The light had disappeared as the snow closed in again, but Bleeker had fixed its location in his mind during the brief moment he had glimpsed it. He was confident that he was headed in the right direction as he rode forward with Morley beside him.
If they weren’t going the right way, he thought, they ran the risk of getting lost in the storm and not being able to find the rest of the men again. The end result of that would probably be freezing to death.
Bleeker shoved that idea out of his head. Nothing was going to interfere with his revenge on Monte Carson. Certainly nothing like pure luck.
“There it is again!” Morley called, pointing.
Bleeker saw the light and a few minutes later, they reined to a stop in front of a log house. A barn loomed darkly off to one side, with an attached corral.
The horses would be crowded in that barn, thought Bleeker, but at least they would be out of the weather. Some of the men would have to stay in the hayloft, too, since they couldn’t all fit into the house.
“Looks like some greasy sack ranch,” Morley commented over the wind. “I don’t see a bunkhouse. Whoever owns the place must work it by himself, or maybe with a few of his kids.”
“Doesn’t matter,” Bleeker said. “There’s a roof and a fire.” He could smell the wood smoke from the stone chimney.
They swung down from the saddle and tied their horses to the hitching post near the door. They could put the animals in the barn later, after they had found out what the situation in the house was—and dealt with it.
Bleeker stepped up and knocked heavily on the door. There was no response for a moment, then a man called cautiously, “Who’s out there?”
“A couple cold, weary travelers, friend,” Bleeker replied, leaning close
to the door as he tried to make his voice sound amiable and non-threatening. “We figured on making it to Big Rock, but the storm caught us before we could get there!”
Silence again, then, “How many of you are there?”
“Just the two of us.” It was possible someone inside the house was looking out through a window or loophole, so Bleeker didn’t want to lie about that.

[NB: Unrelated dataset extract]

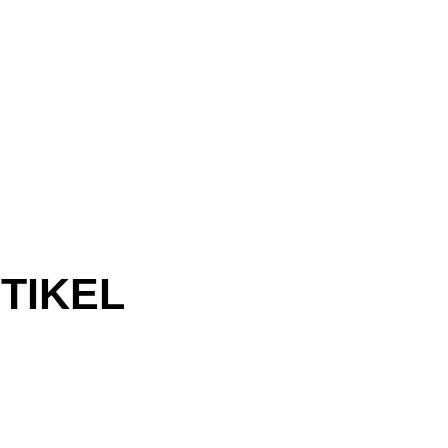
TIKEL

As far as the folks who lived there were concerned, only two half-frozen pilgrims stood on their doorstep.
Bleeker pressed his head to the door, thought he heard a woman’s voice speaking quickly, then a man replying to her. A few more seconds went by, then came the scrape of a bar being removed from the door.

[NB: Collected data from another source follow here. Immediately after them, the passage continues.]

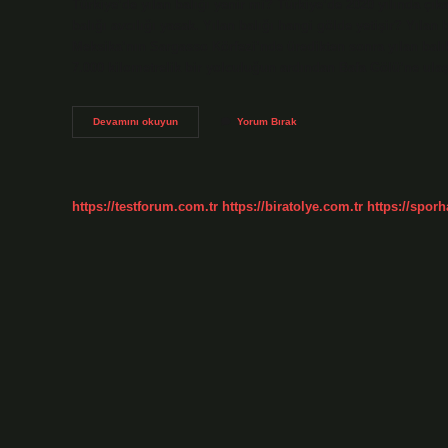
Türkiye’de yılan balığı yenir mi? Türkiye’de 2020 yılında çıka
balığı avcılığı yasak. Yılan balığı hangi gölde yetişir? Yılan
Meksika’nın Sargasso Körfezi’nde üredikten sonra yılan balıkl
7.000 kilometrelik bir yolculuğun ardından Bafa Gölü’ne ula
Türkiyede
Devamını okuyun
Yorum Bırak
Yılan
Balığı
Var
Mı
https://testforum.com.tr
https://biratolye.com.tr
https://sporh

It swung open, and the man inside said gruffly, “Come on in. Hurry up so not too much cold air comes in with you.”
Bleeker and Morley stepped through the doorway. It was warm inside, and the snow clinging to their clothes, hats, and faces began to melt right away.
Bleeker smiled and wiped some of the snow from his cheeks. “We’re much obliged to you folks. Don’t think we could have made it much farther.”
Despite his friendly pose, his brain was working quickly as he glanced around the room. The man who had let them in then hastily closed the door behind them stood there with a shotgun tucked under his left arm. He had the lean, leathery, perpetually hungry look of a none-too-successful rancher about him.
A few feet away, next to a rough-hewn table, stood a woman about the same age as the man who had the same worn-down-by-life appearance. Four youngsters were in the room as well, two boys in their middle teens holding single-shot rifles, a girl slightly older than the boys, and one a little younger. All of them stared warily at the newcomers.
“I’m Jim Johnson, and this is Ray Wilson,” Bleeker lied as he jerked a thumb at Morley.
“Ab Crockett,” the man introduced himself.
“Like old Davy, eh?” said Bleeker with a friendly grin. He started pulling off his gloves.
“That’s right. No relation that I know of, though.” Crockett didn’t offer to introduce his wife and children. “You can shake the snow off your coats and hats and hang them up to dry over by the fire, if you’d like.”